This evening we will consider how
HIS FINAL STEPS LED TO A DINNER CELEBRATION
Do you enjoy dinner celebrations? Many of us do. It seems Jesus did also. You may recall how very early steps in his public ministry led him to a wedding in Cana. There our Savior performed his first recorded miracle. He rescued a newly married couple from a potentially embarrassing wedding reception situation by turning water into wine.
The Gospels record other times when Jesus fellowshipped with others around a meal or a dinner. Sometimes these dinners marked a significant event; other times they were simply a celebration of friendship. In fact, it would appear this was such a regular practice that after a time our Savior’s enemies leveled this charge against him: “This man welcomes sinners and eats with them” (Luke 15:2).
Well, he’s about to do it again. Our text centers around a dinner. What we’d like to do this evening is revisit this incident and consider what it tells us about Jesus, and what we can learn from it and apply to our lives today.
It happened in the small town of Bethany, just outside Jerusalem. We’re told this particular gathering took place “six days before the Passover,” most likely meaning the Friday just before Palm Sunday. The Gospel writers Matthew and Mark also record this event and provide us with some additional information.
For example, Matthew and Mark both inform us that this dinner party was held in the home of “Simon the leper” (Matthew 26:6; Mark 14:3). This is a noteworthy and interesting little detail. Here’s why. Israel’s laws for leprosy were absolute and strictly enforced. No leper could remain in his own home and live with his family. Rather, as made clear in Leviticus chapter 13, a leper had to live outside of his home, town, or village.

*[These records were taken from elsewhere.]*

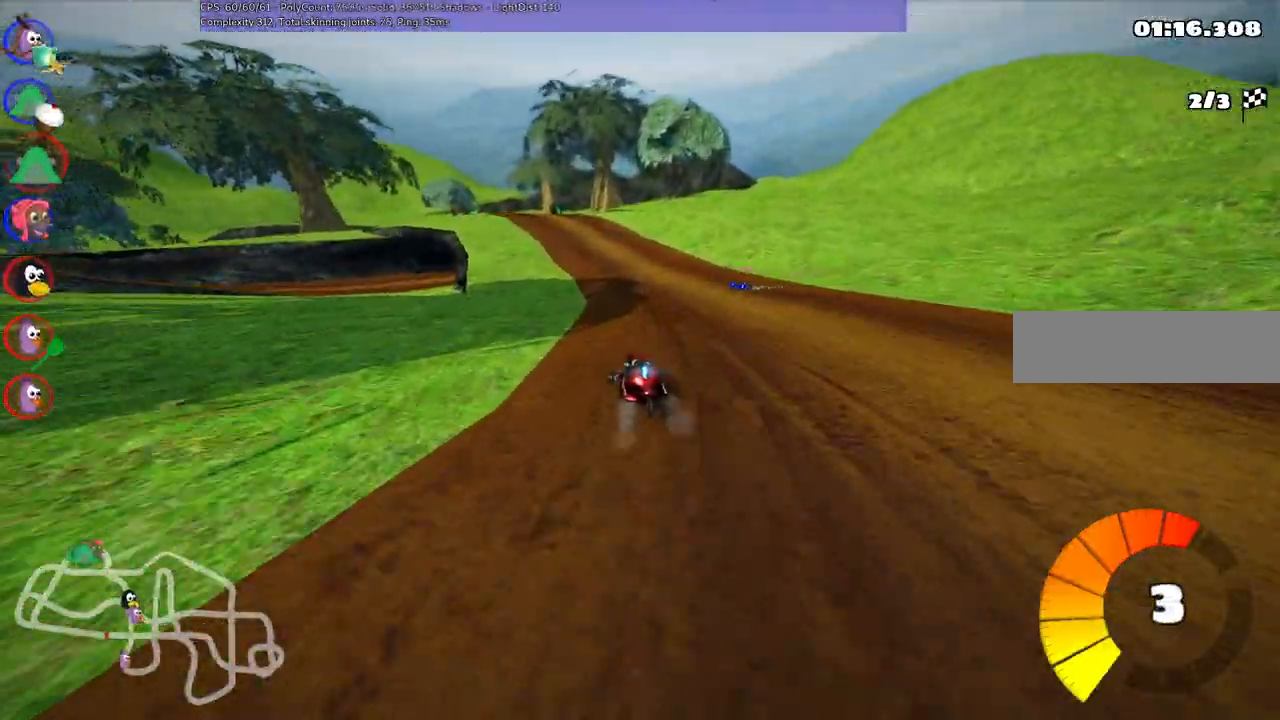
{"keys": ["m", "right", "up"], "events": []}
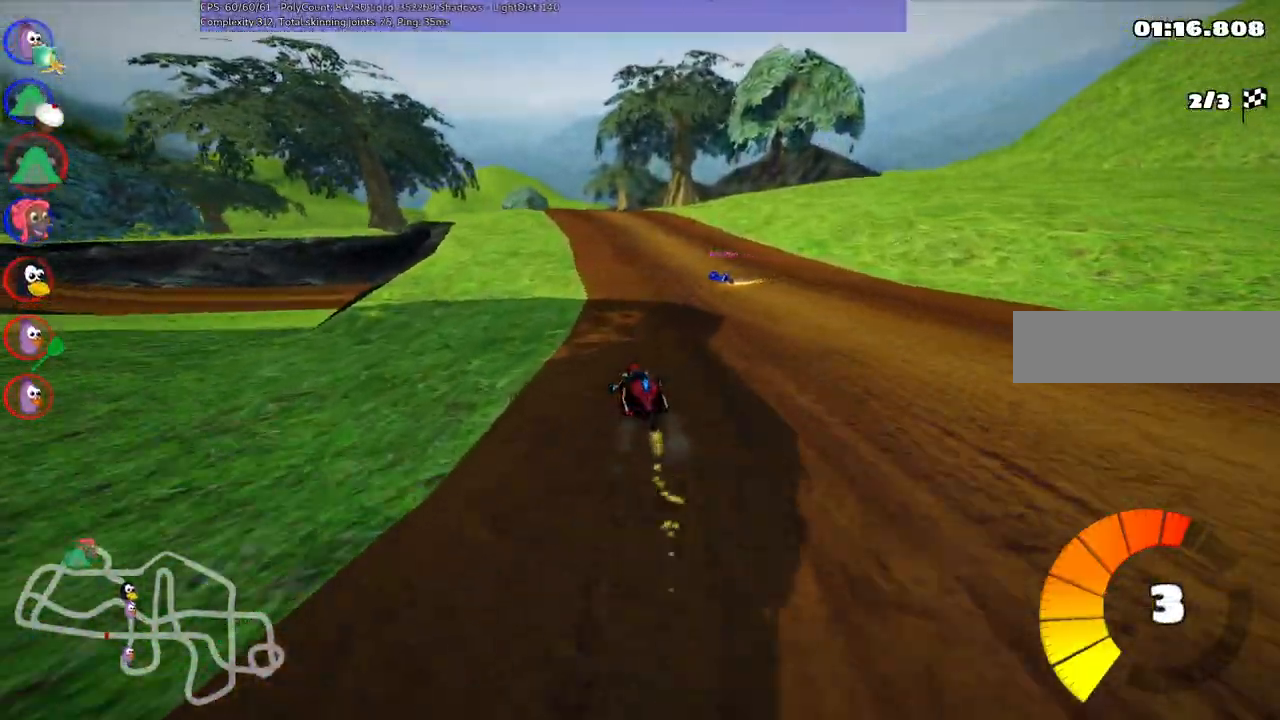
{"keys": ["m", "right", "up"], "events": []}
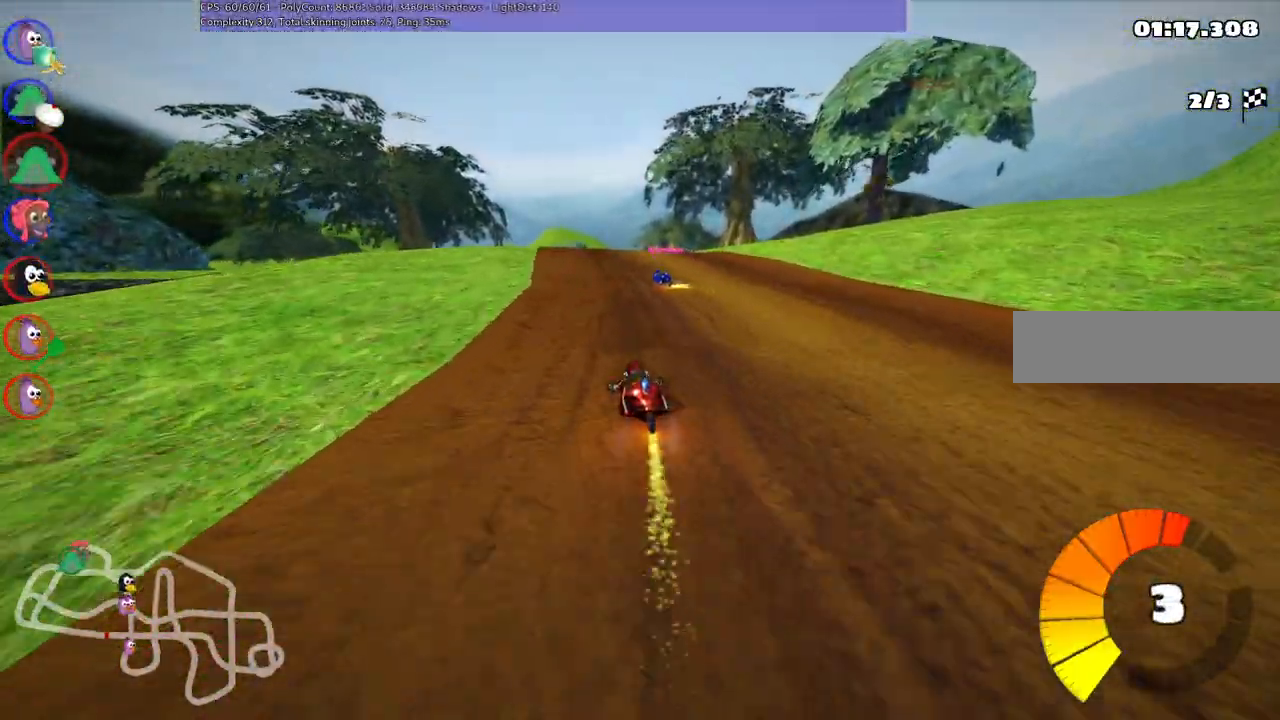
{"keys": ["left", "up"], "events": [[117, "m", "up"], [117, "right", "up"], [400, "left", "down"]]}
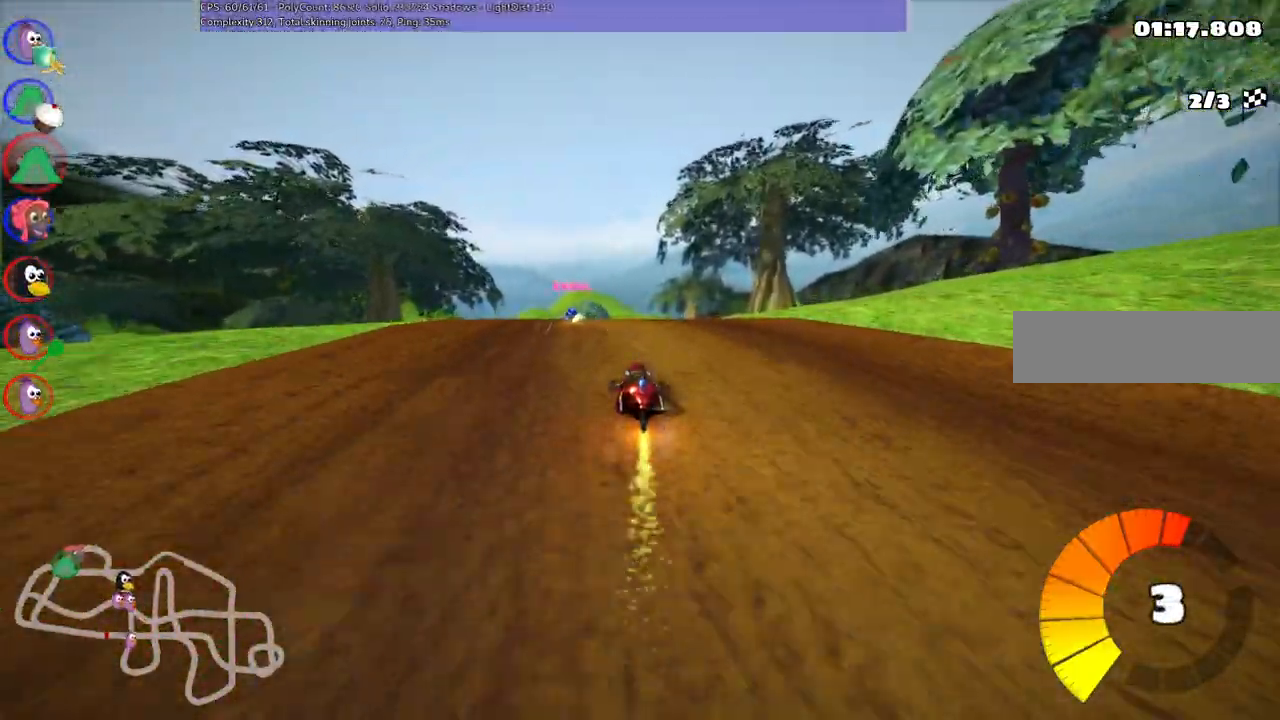
{"keys": ["up"], "events": [[233, "left", "up"]]}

Most lepers congregated together in isolated colonies. By design they were completely ostracized from society. This was not a cruelty measure, but a public health one, because some of the skin diseases that fell under the general term leprosy were infectious. Some cases were curable over time; others were incurable and consigned a person to a lifetime of isolation.
Here is where it gets interesting, because if this dinner party was held in Simon the leper’s home, and he was there, he must have been healed. He must have gone to the priests – who at that time served as the public health inspectors – and they must have pronounced Simon clean.
We can’t say this for sure, but knowing that Jesus healed many with leprosy, coupled with the fact that Simon was so identified with the disease that it seemingly became part of his name, we might speculate that Jesus had miraculously healed Simon. Which then allows for the possibility that Simon hosted this dinner party as a thank you to the Savior who gave him his life back! John writes: “Here a dinner was given in Jesus’ honor.”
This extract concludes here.